A variety of machines are employed in off-road tasks involving multiple and repetitive movements. As just one example, a wheel loader, moveable along the ground on wheels or tracks, may be used for excavating, and may include a backhoe mounted on the machine body for such purpose. The backhoe may be the only excavating implement on the machine body, or it may be one of a plurality of implements. For example, the wheel loader may include a backhoe mounted at one end, and a loader bucket mounted at the other end. Stabilizing struts may also be included to maintain the machine in place while an operator excavates dirt or sand with the backhoe, for example.
Since the excavating portion of a wheel loader machine is typically mounted at the rear of the machine, the operator may face the rear of the machine during an excavating operation.
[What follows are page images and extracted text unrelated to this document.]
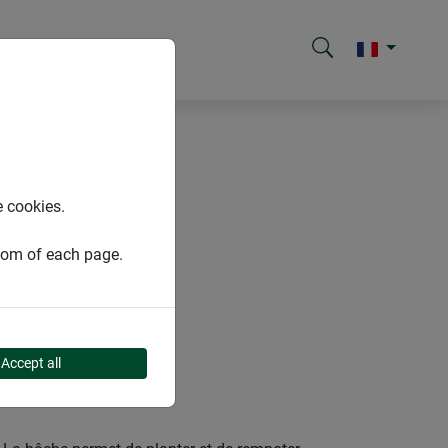
e cookies.
ttom of each page.
Accept all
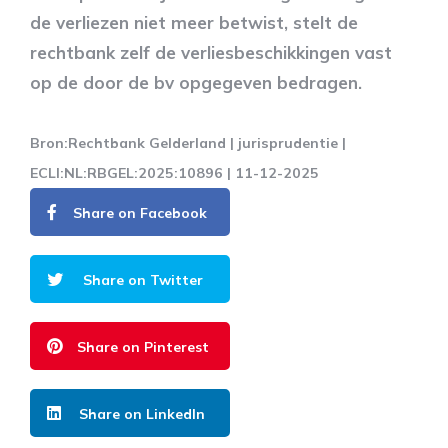
de verliezen niet meer betwist, stelt de
rechtbank zelf de verliesbeschikkingen vast
op de door de bv opgegeven bedragen.
Bron:Rechtbank Gelderland | jurisprudentie |
ECLI:NL:RBGEL:2025:10896 | 11-12-2025
Share on Facebook
Share on Twitter
Share on Pinterest
Share on LinkedIn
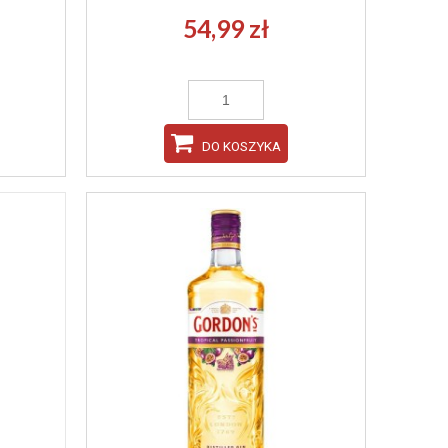
54,99 zł
DO KOSZYKA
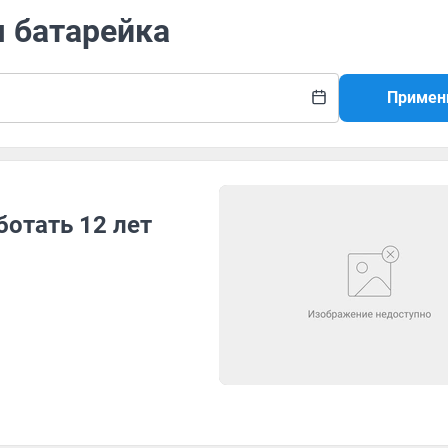
я батарейка
Примен
ботать 12 лет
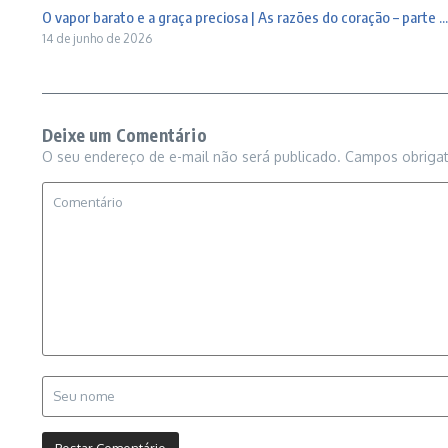
O vapor barato e a graça preciosa | As razões do coração – parte ...
14 de junho de 2026
Deixe um Comentário
O seu endereço de e-mail não será publicado.
Campos obriga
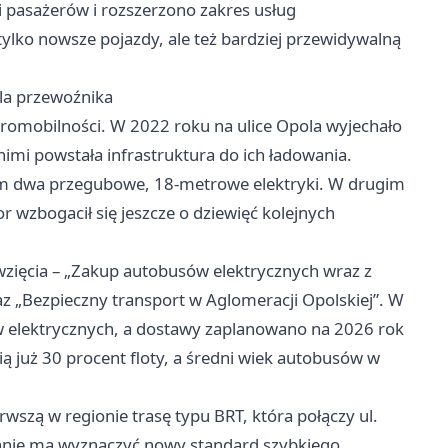
 pasażerów i rozszerzono zakres usług
ylko nowsze pojazdy, ale też bardziej przewidywalną
dla przewoźnika
ktromobilności. W 2022 roku na ulice Opola wyjechało
imi powstała infrastruktura do ich ładowania.
ym dwa przegubowe, 18-metrowe elektryki. W drugim
or wzbogacił się jeszcze o dziewięć kolejnych
wzięcia – „Zakup autobusów elektrycznych wraz z
raz „Bezpieczny transport w Aglomeracji Opolskiej”. W
w elektrycznych, a dostawy zaplanowano na 2026 rok
ą już 30 procent floty, a średni wiek autobusów w
wszą w regionie trasę typu BRT, która połączy ul.
zanie ma wyznaczyć nowy standard szybkiego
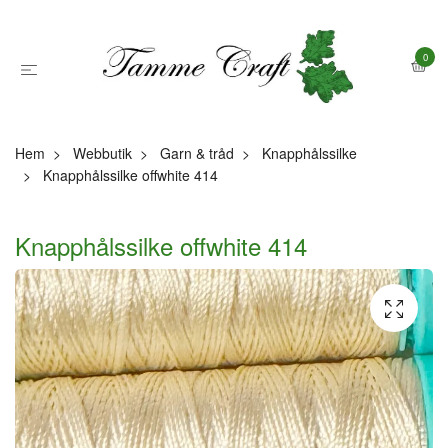
0
Hem
Webbutik
Garn & tråd
Knapphålssilke
Knapphålssilke offwhite 414
Knapphålssilke offwhite 414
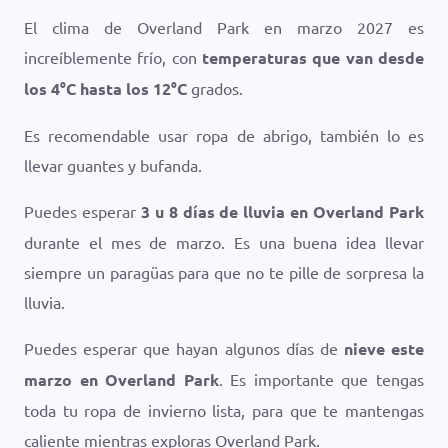
El clima de Overland Park en marzo 2027 es
increíblemente frío, con
temperaturas que van desde
los
4
°
C
hasta los
12
°
C
grados.
Es recomendable usar ropa de abrigo, también lo es
llevar guantes y bufanda.
Puedes esperar
3 u 8 días de lluvia en Overland Park
durante el mes de marzo. Es una buena idea llevar
siempre un paragüas para que no te pille de sorpresa la
lluvia.
Puedes esperar que hayan algunos días de
nieve este
marzo en Overland Park
. Es importante que tengas
toda tu ropa de invierno lista, para que te mantengas
caliente mientras exploras Overland Park.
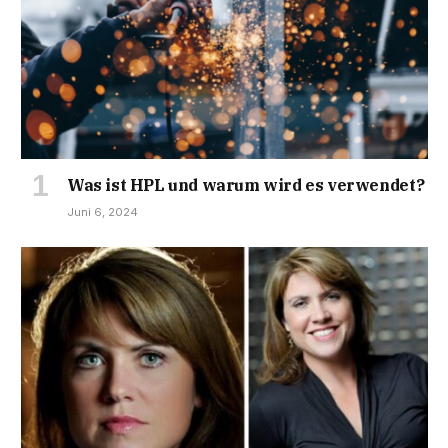
Was ist HPL und warum wird es verwendet?
Juni 6, 2024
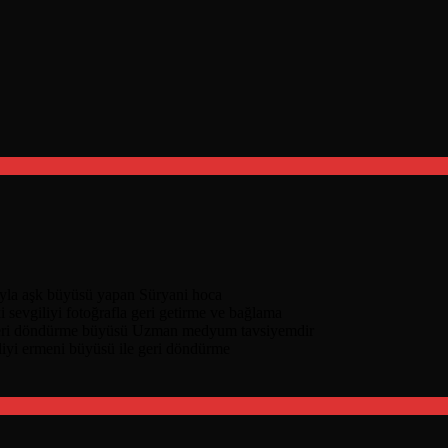
nıyla aşk büyüsü yapan Süryani hoca
i sevgiliyi fotoğrafla geri getirme ve bağlama
geri döndürme büyüsü Uzman medyum tavsiyemdir
liyi ermeni büyüsü ile geri döndürme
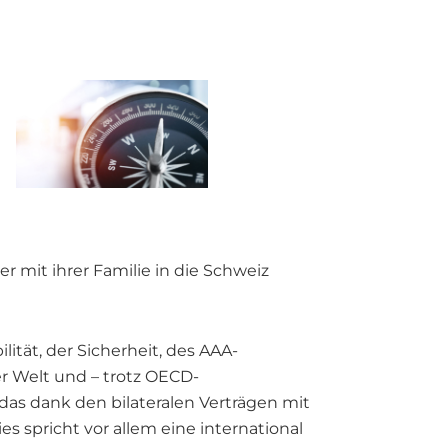
 mit ihrer Familie in die Schweiz
ität, der Sicherheit, des AAA-
r Welt und – trotz OECD-
 das dank den bilateralen Verträgen mit
es spricht vor allem eine international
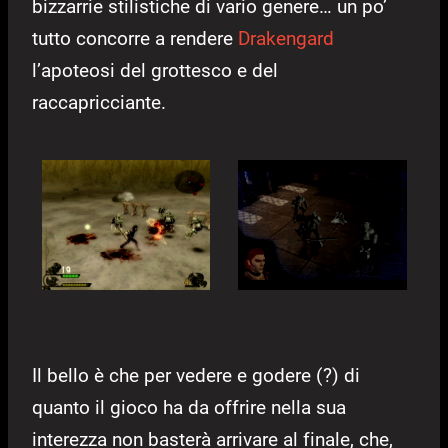
bizzarrie stilistiche di vario genere… un po’
tutto concorre a rendere
Drakengard
l’apoteosi del grottesco e del
raccapricciante.
Il bello è che per vedere e godere (?) di
quanto il gioco ha da offrire nella sua
interezza non basterà arrivare al finale, che,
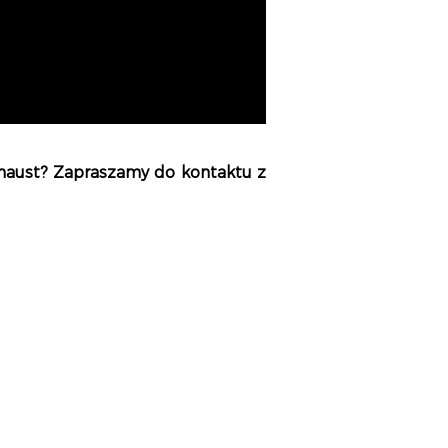
aust? Zapraszamy do kontaktu z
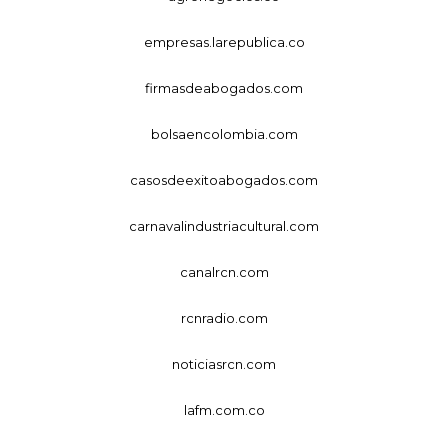
empresas.larepublica.co
firmasdeabogados.com
bolsaencolombia.com
casosdeexitoabogados.com
carnavalindustriacultural.com
canalrcn.com
rcnradio.com
noticiasrcn.com
lafm.com.co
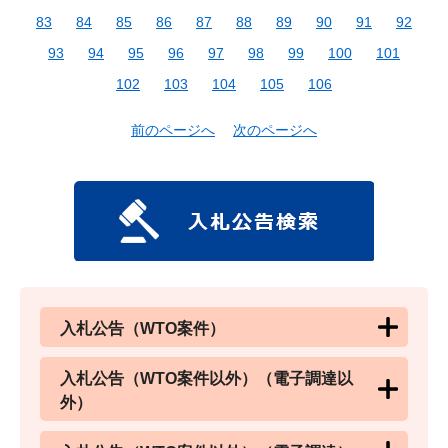
83
84
85
86
87
88
89
90
91
92
93
94
95
96
97
98
99
100
101
102
103
104
105
106
前のページへ
次のページへ
入札公告（WTO案件）
入札公告（WTO案件以外）（電子調達以
外）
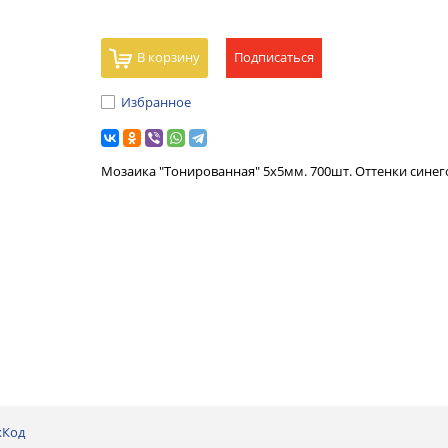
В корзину
Подписаться
Избранное
Мозаика "Тонированная" 5х5мм. 700шт. Оттенки синего
хКод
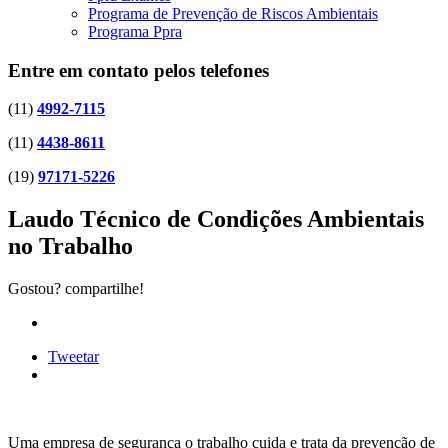
Programa de Prevenção de Riscos Ambientais
Programa Ppra
Entre em contato pelos telefones
(11)
4992-7115
(11)
4438-8611
(19)
97171-5226
Laudo Técnico de Condições Ambientais
no Trabalho
Gostou? compartilhe!
Tweetar
Uma empresa de segurança o trabalho cuida e trata da prevenção de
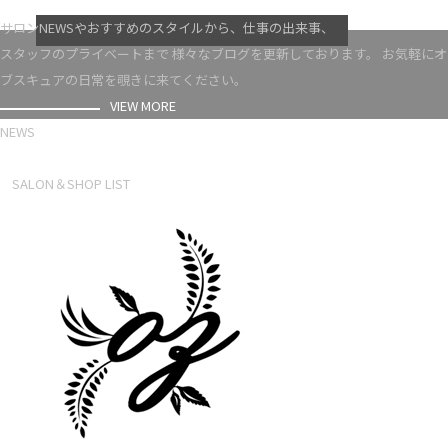
VIEW MORE
サロンNEWSやおすすめのスタイルから、仕事の出来事、
スタッフのプライベートまで 様々なブログを更新しております。 お気軽にオ
ブスキュアの日常を覗きに来てください。
VIEW MORE
NEWS
NEWS LIST
SALON＆SHOP LIST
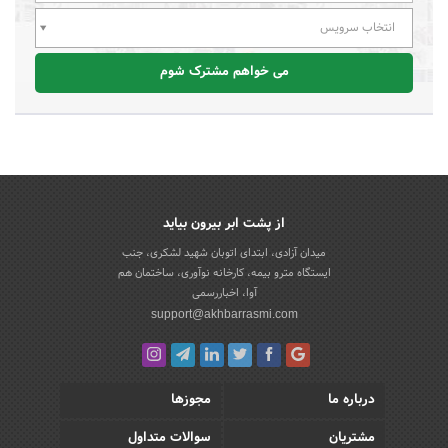
انتخاب سرویس
می خواهم مشترک شوم
از پشت ابر بیرون بیاید
میدان آزادی، ابتدای اتوبان شهید لشکری، جنب
ایستگاه مترو بیمه، کارخانه نوآوری، ساختمان هم
آوا، اخباررسمی
support@akhbarrasmi.com
درباره ما
مجوزها
مشتریان
سوالات متداول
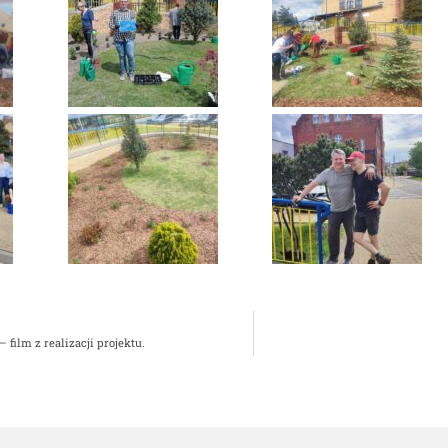
 film z realizacji projektu.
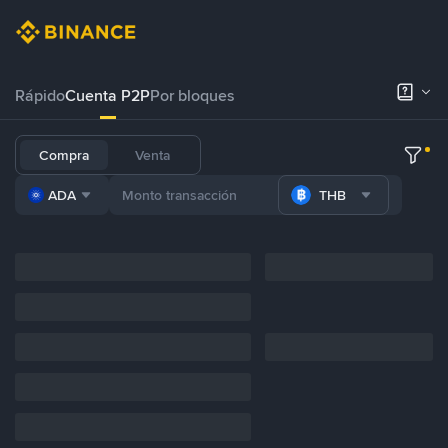
Rápido
Cuenta P2P
Por bloques
Compra
Venta
ADA
THB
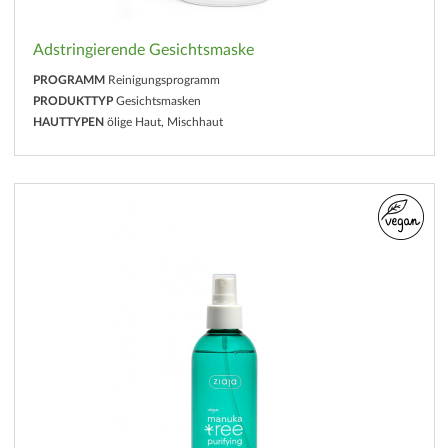
Adstringierende Gesichtsmaske
PROGRAMM
Reinigungsprogramm
PRODUKTTYP
Gesichtsmasken
HAUTTYPEN
ölige Haut, Mischhaut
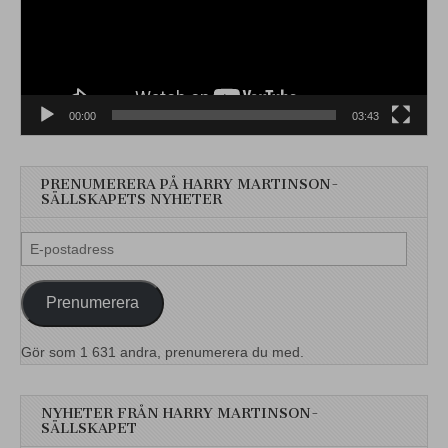
00:00
03:43
PRENUMERERA PÅ HARRY MARTINSON-
SÄLLSKAPETS NYHETER
E-
postadress
Prenumerera
Gör som 1 631 andra, prenumerera du med.
NYHETER FRÅN HARRY MARTINSON-
SÄLLSKAPET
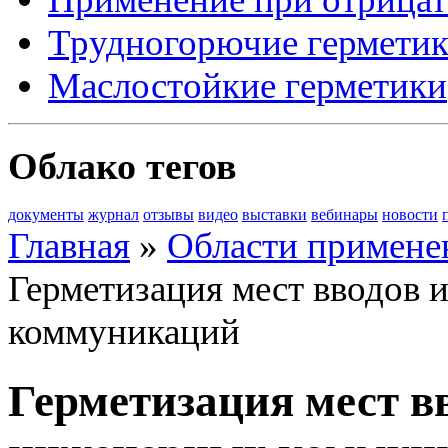
Трудногорючие гермети
Маслостойкие герметики
Облако тегов
документы
журнал
отзывы
видео
выставки
вебинары
новости
Главная
»
Области примене
Герметизация мест вводов 
коммуникаций
Герметизация мест в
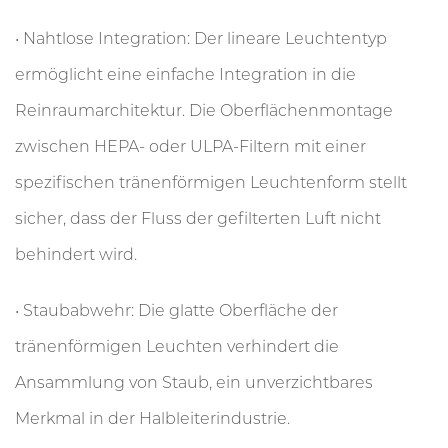
• Nahtlose Integration: Der lineare Leuchtentyp
ermöglicht eine einfache Integration in die
Reinraumarchitektur. Die Oberflächenmontage
zwischen HEPA- oder ULPA-Filtern mit einer
spezifischen tränenförmigen Leuchtenform stellt
sicher, dass der Fluss der gefilterten Luft nicht
behindert wird.
• Staubabwehr: Die glatte Oberfläche der
tränenförmigen Leuchten verhindert die
Ansammlung von Staub, ein unverzichtbares
Merkmal in der Halbleiterindustrie.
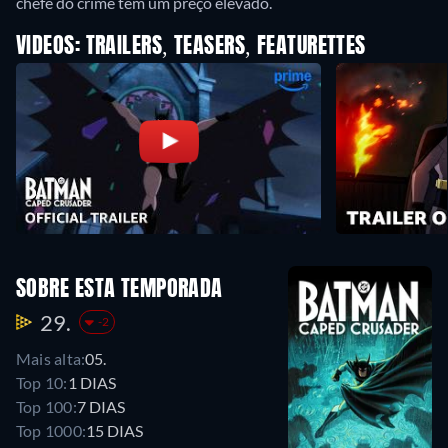
chefe do crime tem um preço elevado.
VIDEOS: TRAILERS, TEASERS, FEATURETTES
SOBRE ESTA TEMPORADA
29.
-2
Mais alta:
05.
Top 10:
1 DIAS
Top 100:
7 DIAS
Top 1000:
15 DIAS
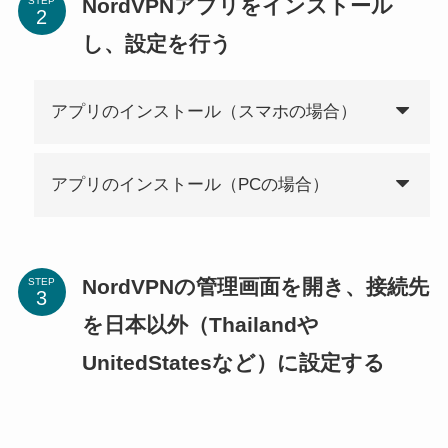
NordVPNアプリをインストール
STEP
し、設定を行う
アプリのインストール（スマホの場合）
アプリのインストール（PCの場合）
NordVPNの管理画面を開き、接続先
STEP
を日本以外（Thailandや
UnitedStatesなど）に設定する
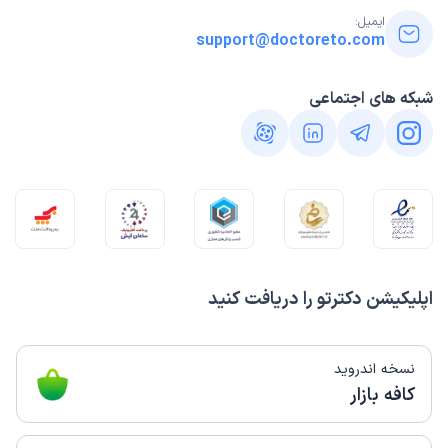
ایمیل:
support@doctoreto.com
شبکه های اجتماعی
اپلیکیشن دکترتو را دریافت کنید
نسخه اندروید
کافه بازار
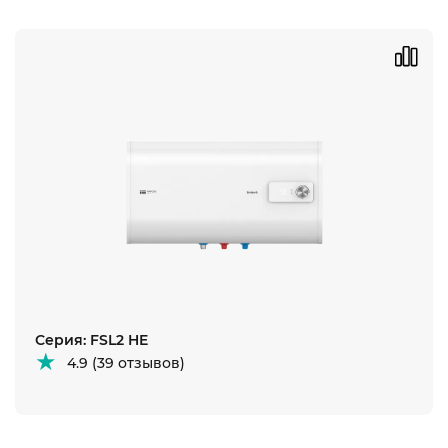
Серия: FSL2 HE
4.9 (39 отзывов)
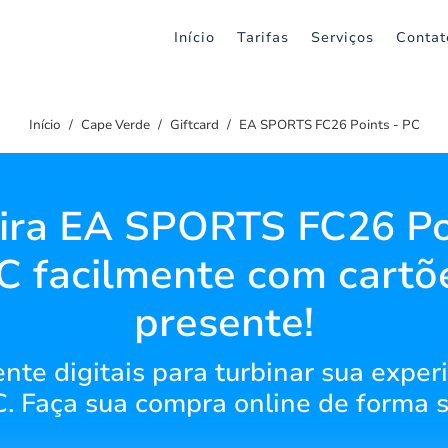
Início
Tarifas
Serviços
Contat
Início
Cape Verde
Giftcard
EA SPORTS FC26 Points - PC
ira EA SPORTS FC26 Poi
C facilmente com cartõ
presente!
nte digitais para turbinar sua exp
C. Faça sua compra online de forma s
Controls for the moving and positioning the backhoe and/or the stabilizer struts may be located conveniently to the rear-facing direction, while controls for the front loader bucket, steering, engine throttle, and brake may be located more conveniently to the front-facing direction.
Modern machines including wheel loaders typically employ joystick-based control systems for achieving desired manipulation including precise positioning of various implements such as excavation buckets. Hydraulic systems may be included to operationally control physical movements of various boom and stabilizer parts. The machines may include dual control pods, each having a joystick disposed thereon, or alternatively may have joysticks disposed on armrests. The pods and/or armrests may be spaced apart on either side of the operator's workstation seat.
Throughout the life of the machine, operators of different sizes and shapes may operate the controls. These operators may require multiple seating positions during a typical work cycle, obviously depending upon performance effectiveness and comfort of the operator. Alternately, many operators may use a variety of machines, each having a variety of interior dimensions and placements of implement control pods. As a result, consistently comfortable and ergonomic operating positions for each operator for all operating situations may be challenging to achieve. Further, because an operator may need to use both right hand and left hand control devices, and because the controls may be sensitive, the ergonomics of an operator's work environment may directly affect productivity as well as giving rise to safety concerns.
Accordingly, there is a perceived need for control devices that are more fully adjustable than those currently available. For example, U.S. Pat. No. 6,276,749 discloses a mechanism for adjusting the control console of a work vehicle. However, the mechanism employs a four-bar linkage which, although providing motion within a single plane, does not accommodate linear motion. To the extent that its movements are along only curved paths, the mechanism offers limited utility.
An improved control pod structure may increase productivity of operators using a variety of machines and/or may alleviate need to adjust positions of an operator's seat multiple times during a work cycle.